* Vaktin Gücü
Ertuğrul Özkök
Türk lobisi, Ermeni lobisinden daha güçlü, tek mahzur Hataylı Haddad
Hataylı Haddad kim birazdan anlatacağım, lakin evvel şu mevzuda bir anlaşalım.
Disney’in Atatürk sineması ile ilgili kararında oraya buraya saydıran arkadaşlara da ben saydırmak istiyorum.
“Yok Ermeni lobisiymiş, yok şuymuş yok buymuş…”
Arkadaşlar bir dakika…
Ermeni lobisi efsanesi 20. yüzyılda kaldı.
Farkında değil misiniz, bu dünyada artık Türk lobisi, Ermeni lobisinden çok lakin çok daha güçlü…
Hâlâ anlamadınız mı Ermeni lobisi değil, berbat yönetim
Önce bir yanlış anlamayı düzeltelim.
Disney Plus’un “Atatürk” sinemasını platformda yayınlamaktan vazgeçmesinin Ermeni lobisi ile yakından uzaktan ilgisi yok.

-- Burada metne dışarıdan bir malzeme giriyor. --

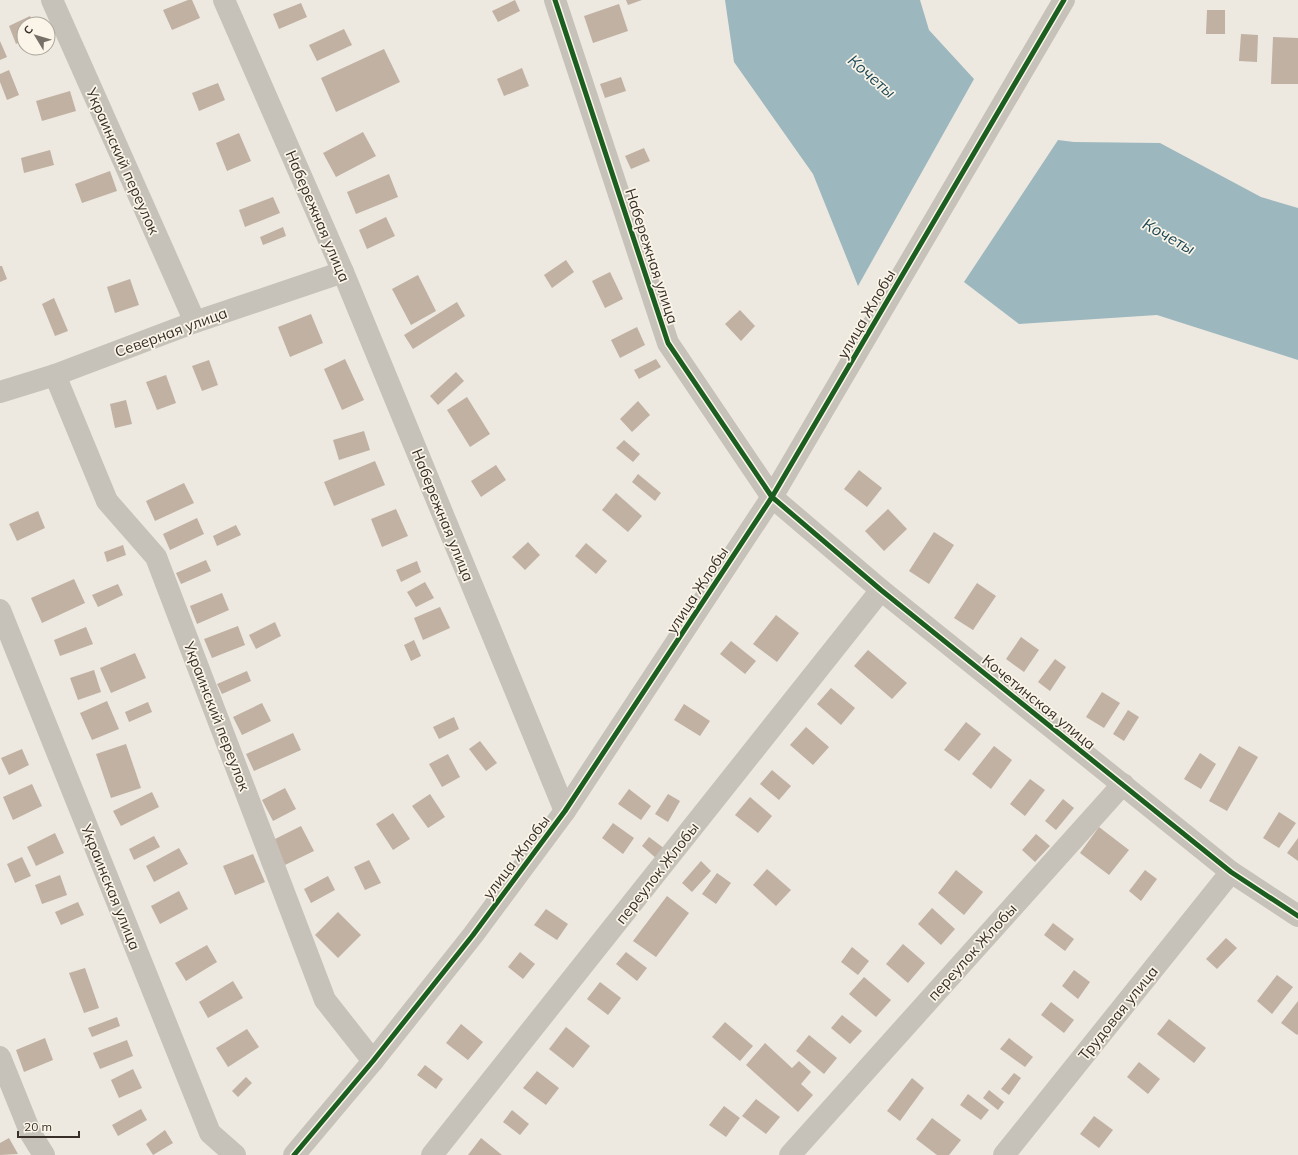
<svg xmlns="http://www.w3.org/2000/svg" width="1298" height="1155" viewBox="0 0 1298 1155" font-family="Mulish,sans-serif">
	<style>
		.water { fill: #9cb7be }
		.building { fill: #c0b1a2 }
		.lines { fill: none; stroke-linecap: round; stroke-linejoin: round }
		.minor { stroke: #c6c1b9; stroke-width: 22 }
		.cycleway-casing { stroke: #faf5e8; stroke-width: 8 }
		.cycleway { stroke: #1b5e20; stroke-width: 5 }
		.labels { text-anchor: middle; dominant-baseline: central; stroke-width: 3.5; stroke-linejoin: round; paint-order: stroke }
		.street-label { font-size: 15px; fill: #372f28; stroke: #faf5e8 }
		.water-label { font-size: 16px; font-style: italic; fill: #1d4858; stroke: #faf5e8 }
	</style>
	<rect width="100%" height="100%" fill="#ede9e0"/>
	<g class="water">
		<polygon points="725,0 920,0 929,30 974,79 858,286 813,174 734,62"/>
		<polygon points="1058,140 1074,142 1160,143 1261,197 1298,208 1298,360 1157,315 1019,324 964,282"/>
	</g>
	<g class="building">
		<polygon points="188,0 192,0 200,18 172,30 163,10"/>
		<polygon points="515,0 520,11 498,22 492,11"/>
		<polygon points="626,0 642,0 628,5"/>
		<polygon points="301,3 307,17 279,29 273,14"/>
		<polygon points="619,4 628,31 593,43 584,16"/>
		<polygon points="1207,10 1225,10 1225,34 1206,34"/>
		<polygon points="30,16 34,24 24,24 24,40 16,44 9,26"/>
		<polygon points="344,29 352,45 317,61 309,45"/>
		<polygon points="1241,34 1258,35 1257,62 1239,61"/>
		<polygon points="1273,37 1298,38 1298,84 1271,84"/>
		<polygon points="0,41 7,57 0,60"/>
		<polygon points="384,49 400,82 336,112 321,78"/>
		<polygon points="522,68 529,86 504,96 497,79"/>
		<polygon points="9,70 19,95 7,100 0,82 0,74"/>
		<polygon points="621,77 626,91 605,98 600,84"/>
		<polygon points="218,83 225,100 199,111 192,93"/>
		<polygon points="70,91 76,111 42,121 36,101"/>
		<polygon points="363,132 376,156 336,177 323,153"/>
		<polygon points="239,133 251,161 227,171 216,143"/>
		<polygon points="644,148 650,161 631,169 625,156"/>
		<polygon points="50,150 54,165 24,173 21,158"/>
		<polygon points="110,171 117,191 82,203 75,184"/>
		<polygon points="389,174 398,197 356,214 347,192"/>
		<polygon points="273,197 280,213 245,227 239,210"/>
		<polygon points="386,217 395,236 367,249 359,230"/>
		<polygon points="283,227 286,236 263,245 260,237"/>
		<polygon points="566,260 574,272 552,288 544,275"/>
		<polygon points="0,266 2,266 7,279 0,282"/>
		<polygon points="610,272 623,299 605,308 592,281"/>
		<polygon points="418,275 436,311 411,325 392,289"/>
		<polygon points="130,279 139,305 115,313 107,287"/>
		<polygon points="54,298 68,331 55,336 42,304"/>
		<polygon points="457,302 465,316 413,349 404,335"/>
		<polygon points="740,310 755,326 741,341 725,324"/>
		<polygon points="311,314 323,343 290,357 278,327"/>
		<polygon points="637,327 645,345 620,358 611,340"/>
		<polygon points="345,359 364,400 342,410 324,369"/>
		<polygon points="656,359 661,367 639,379 634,370"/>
		<polygon points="209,360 218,385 202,391 192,366"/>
		<polygon points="456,372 464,381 438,405 430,396"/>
		<polygon points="166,375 176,403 157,410 146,382"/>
		<polygon points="467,397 490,434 470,447 447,410"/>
		<polygon points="126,400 132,424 115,428 110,404"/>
		<polygon points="638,401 650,415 632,432 620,419"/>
		<polygon points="364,431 370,450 339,460 333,440"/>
		<polygon points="624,440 640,454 633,462 616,448"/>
		<polygon points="375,461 385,485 334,506 324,482"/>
		<polygon points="496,465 506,480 481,497 471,481"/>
		<polygon points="859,470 882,488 867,507 844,489"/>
		<polygon points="638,474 661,493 655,501 632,482"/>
		<polygon points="184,483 194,503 155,521 146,501"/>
		<polygon points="616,493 642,516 628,532 602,510"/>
		<polygon points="396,509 408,536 382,547 371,519"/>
		<polygon points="888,509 907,529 884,551 865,531"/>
		<polygon points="38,511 45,528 17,541 9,524"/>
		<polygon points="197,518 204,534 170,550 163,534"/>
		<polygon points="236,525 241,535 217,546 213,536"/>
		<polygon points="934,532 954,545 929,584 909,571"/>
		<polygon points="528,542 540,555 525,570 512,557"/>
		<polygon points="586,543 607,561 596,574 575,556"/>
		<polygon points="123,545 126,555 107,562 104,552"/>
		<polygon points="206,560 211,571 181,584 176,573"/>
		<polygon points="417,561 421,572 401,582 396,570"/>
		<polygon points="74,579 85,603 42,623 31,598"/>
		<polygon points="425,582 434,598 416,607 407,592"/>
		<polygon points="977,583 996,596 973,630 954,618"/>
		<polygon points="118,584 123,595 98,607 92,595"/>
		<polygon points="222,593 229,610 197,624 190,606"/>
		<polygon points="440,607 450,628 423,640 414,618"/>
		<polygon points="776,615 799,633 777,662 753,644"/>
		<polygon points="275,622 281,636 256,649 249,635"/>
		<polygon points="238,626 245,645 212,658 204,639"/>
		<polygon points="86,627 93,644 60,656 54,640"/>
		<polygon points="1021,637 1039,650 1024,672 1006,659"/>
		<polygon points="414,640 421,656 411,661 404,645"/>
		<polygon points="731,641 756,661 745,674 720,654"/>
		<polygon points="868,650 907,683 892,699 854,666"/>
		<polygon points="135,653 146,678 111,693 100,668"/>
		<polygon points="1055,659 1066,667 1050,691 1038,682"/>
		<polygon points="94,670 101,692 78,700 70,678"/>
		<polygon points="247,671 251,681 222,694 217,684"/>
		<polygon points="831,688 855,708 841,725 817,704"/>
		<polygon points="1102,692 1120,703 1104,728 1086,717"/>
		<polygon points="107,701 119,729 92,740 80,713"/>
		<polygon points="148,702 152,712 129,722 125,712"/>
		<polygon points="262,703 271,721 242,735 233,717"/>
		<polygon points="684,704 710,721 700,736 674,720"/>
		<polygon points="1128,710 1139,717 1124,741 1113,734"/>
		<polygon points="454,717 459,729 439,739 433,727"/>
		<polygon points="966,722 981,734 959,761 944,750"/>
		<polygon points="806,727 829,747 813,765 790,745"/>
		<polygon points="293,733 301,750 254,771 246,754"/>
		<polygon points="480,741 497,763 486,771 469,749"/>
		<polygon points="126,744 141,788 111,798 96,754"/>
		<polygon points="994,746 1012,760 991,789 972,774"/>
		<polygon points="1239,746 1258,757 1227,811 1209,801"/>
		<polygon points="22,749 29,765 9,775 1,758"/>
		<polygon points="1200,753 1216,764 1201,789 1184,779"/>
		<polygon points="448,754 460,777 442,787 429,764"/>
		<polygon points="772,770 791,786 779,800 760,784"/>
		<polygon points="1030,779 1045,790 1025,816 1010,804"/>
		<polygon points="32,784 42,806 13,820 3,797"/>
		<polygon points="285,788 296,809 273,821 262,800"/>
		<polygon points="629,789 651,806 641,820 618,804"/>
		<polygon points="152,792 159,807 121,826 113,811"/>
		<polygon points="430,794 445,817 428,828 412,806"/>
		<polygon points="668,794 680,801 668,822 655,814"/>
		<polygon points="750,797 772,816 758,833 735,815"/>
		<polygon points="1063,799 1074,808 1056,830 1045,821"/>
		<polygon points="1279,812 1296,823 1279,848 1263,838"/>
		<polygon points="393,813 410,839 393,850 376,824"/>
		<polygon points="613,823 634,838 623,854 602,838"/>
		<polygon points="301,826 314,851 285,865 273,840"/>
		<polygon points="1099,827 1129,850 1109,875 1080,853"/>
		<polygon points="55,833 64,853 36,866 27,847"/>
		<polygon points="1036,834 1050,846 1035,862 1022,850"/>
		<polygon points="154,836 160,847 134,860 129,849"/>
		<polygon points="649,837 665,849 657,859 642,846"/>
		<polygon points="1298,838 1298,861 1287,853"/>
		<polygon points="179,848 188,864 154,882 146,866"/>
		<polygon points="253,854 265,882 235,895 223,866"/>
		<polygon points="22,857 31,876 15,883 7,864"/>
		<polygon points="369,860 381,883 365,890 354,867"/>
		<polygon points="701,861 711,871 692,892 682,883"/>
		<polygon points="767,869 791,890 776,906 753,885"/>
		<polygon points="956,870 983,892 964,915 938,893"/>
		<polygon points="1145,870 1157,879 1141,901 1129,891"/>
		<polygon points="717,873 731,883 716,904 702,894"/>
		<polygon points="60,875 67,895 42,904 35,885"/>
		<polygon points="328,876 335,890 311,903 304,889"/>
		<polygon points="179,891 188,909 160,924 151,906"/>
		<polygon points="667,896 689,913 656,957 633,941"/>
		<polygon points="78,902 84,915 61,925 55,912"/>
		<polygon points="932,908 955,929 941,945 918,924"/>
		<polygon points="546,909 568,924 557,940 534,925"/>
		<polygon points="338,912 361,935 338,958 315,935"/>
		<polygon points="1053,923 1074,939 1065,951 1044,935"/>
		<polygon points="1226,938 1237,948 1217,969 1206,959"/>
		<polygon points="903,944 925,963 908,983 886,964"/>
		<polygon points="207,945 217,962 186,981 175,963"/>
		<polygon points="852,947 869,961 858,975 841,962"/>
		<polygon points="520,952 535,964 523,979 508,967"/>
		<polygon points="626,952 647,968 637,981 616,964"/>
		<polygon points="85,968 99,1008 84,1013 69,973"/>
		<polygon points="1074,970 1090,982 1078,999 1062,986"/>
		<polygon points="1277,975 1293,987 1272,1014 1257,1001"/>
		<polygon points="864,977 891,1000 876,1017 849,994"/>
		<polygon points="233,981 243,998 208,1018 199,1002"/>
		<polygon points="600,982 621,998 608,1015 587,999"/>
		<polygon points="1298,1001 1298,1034 1297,1035 1281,1023"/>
		<polygon points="1051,1002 1074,1020 1064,1033 1041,1015"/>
		<polygon points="842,1015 862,1031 850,1044 831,1028"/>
		<polygon points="117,1017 120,1026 92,1037 88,1028"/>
		<polygon points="1169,1019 1206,1048 1194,1063 1157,1034"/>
		<polygon points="725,1022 753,1046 740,1061 712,1037"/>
		<polygon points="461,1024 483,1042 468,1060 446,1043"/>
		<polygon points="566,1027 590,1046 573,1068 549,1049"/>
		<polygon points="247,1029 259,1047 228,1067 216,1048"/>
		<polygon points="809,1035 837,1058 824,1074 796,1051"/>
		<polygon points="45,1038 53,1060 24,1072 16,1050"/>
		<polygon points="1009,1038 1033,1057 1025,1067 1000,1049"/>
		<polygon points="127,1040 133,1056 100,1069 93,1053"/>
		<polygon points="765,1043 792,1068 799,1061 811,1072 801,1084 813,1095 798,1112 746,1065"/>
		<polygon points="1139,1062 1160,1079 1148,1094 1127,1077"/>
		<polygon points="425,1065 443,1079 436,1089 417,1075"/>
		<polygon points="133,1069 142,1088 119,1098 111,1080"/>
		<polygon points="537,1071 559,1088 546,1105 523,1088"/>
		<polygon points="1014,1073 1021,1078 1009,1095 1001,1089"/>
		<polygon points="246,1077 252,1083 238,1097 232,1091"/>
		<polygon points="912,1078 924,1088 900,1121 887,1111"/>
		<polygon points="989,1090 1004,1102 998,1110 983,1098"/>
		<polygon points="968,1094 989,1110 981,1120 960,1105"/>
		<polygon points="756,1099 780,1117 766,1134 742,1116"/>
		<polygon points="724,1106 740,1118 726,1137 709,1125"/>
		<polygon points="141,1109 147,1120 118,1136 112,1125"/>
		<polygon points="512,1110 529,1124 520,1135 503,1122"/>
		<polygon points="1094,1116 1113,1130 1099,1148 1080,1134"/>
		<polygon points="932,1118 961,1140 949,1155 937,1155 916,1139"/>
		<polygon points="165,1130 173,1143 153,1155 146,1144"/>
		<polygon points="9,1138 18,1154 0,1155 0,1143"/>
		<polygon points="481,1138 502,1155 468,1155"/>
	</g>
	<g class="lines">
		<g class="minor">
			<polyline points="52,0 195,322"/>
			<polyline points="224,0 343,272 565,811"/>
			<polyline points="555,0 668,343 772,497 881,590 1231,872 1298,916"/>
			<polyline points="55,375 107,501 156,557 325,1000 373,1061"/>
			<polyline points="0,392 55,375 195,322 343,272"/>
			<polyline points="0,610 210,1133 235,1155"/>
			<polyline points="0,1057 31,1134 44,1155"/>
			<polyline points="294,1155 373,1061 473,935 565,811 772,497 1064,0"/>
			<polyline points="432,1155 881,590"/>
			<polyline points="790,1155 1123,784"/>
			<polyline points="1004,1155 1231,872"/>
		</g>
		<defs>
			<g id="cycleway">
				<polyline points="555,0 668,343 772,497 881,590 1231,872 1298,916"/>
				<polyline points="294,1155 373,1061 473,935 565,811 772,497 1064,0"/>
			</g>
		</defs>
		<use href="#cycleway" class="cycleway-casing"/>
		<use href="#cycleway" class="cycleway"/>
	</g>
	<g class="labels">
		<g class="street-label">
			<text transform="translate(123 161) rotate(66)">Украинский переулок</text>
			<text transform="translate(318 216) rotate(67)">Набережная улица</text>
			<text transform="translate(652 256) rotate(72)">Набережная улица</text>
			<text transform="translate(866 314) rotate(-60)">улица Жлобы</text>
			<text transform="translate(171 332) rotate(-20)">Северная улица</text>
			<text transform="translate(443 515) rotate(68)">Набережная улица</text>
			<text transform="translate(697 590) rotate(-57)">улица Жлобы</text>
			<text transform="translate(1039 702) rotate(39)">Кочетинская улица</text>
			<text transform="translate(217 716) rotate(69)">Украинский переулок</text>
			<text transform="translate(516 857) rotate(-53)">улица Жлобы</text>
			<text transform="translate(657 873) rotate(-52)">переулок Жлобы</text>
			<text transform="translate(111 887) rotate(68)">Украинская улица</text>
			<text transform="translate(972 952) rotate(-48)">переулок Жлобы</text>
			<text transform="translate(1118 1013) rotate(-51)">Трудовая улица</text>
		</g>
		<g class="water-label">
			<text transform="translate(872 76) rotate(41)">Кочеты</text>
			<text transform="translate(1169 236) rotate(29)">Кочеты</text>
		</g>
	</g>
	<g transform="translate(36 36) rotate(308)"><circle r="19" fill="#faf5e8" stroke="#aca69b"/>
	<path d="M0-3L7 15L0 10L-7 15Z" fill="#777068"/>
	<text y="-6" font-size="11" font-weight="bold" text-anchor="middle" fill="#372f28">С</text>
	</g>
	<path d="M18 1131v6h61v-6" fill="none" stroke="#372f28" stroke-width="2"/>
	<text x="24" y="1131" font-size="12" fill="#372f28" stroke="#faf5e8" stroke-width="3" paint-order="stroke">20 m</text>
</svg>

Tam bir “Mismanagement” yani berbat idare olayı bu.
Disney’in durumu ile ilgili çok bilgilendirici bir yazı okumak isteyenler, Murat Ülker’in Linkedin sayfasında yayınladığı “Eski CEO tekrar vazifede; Disney’de işler düzelecek mi?” başlıklı yazıyı tavsiye ederim.
Nereden çıktı bu Ermeni lobisi palavrası
Şuradan çıktı…
ANCA isimli Ermeni kuruluşu, Disney’in bu kararını fırsat bilip üzerine atladı.
Anlayacağınız, son vakitlerde işsiz güçsüz kalan adamlar “biz de varız” diyebilmek için “durumdan görev çıkardı…”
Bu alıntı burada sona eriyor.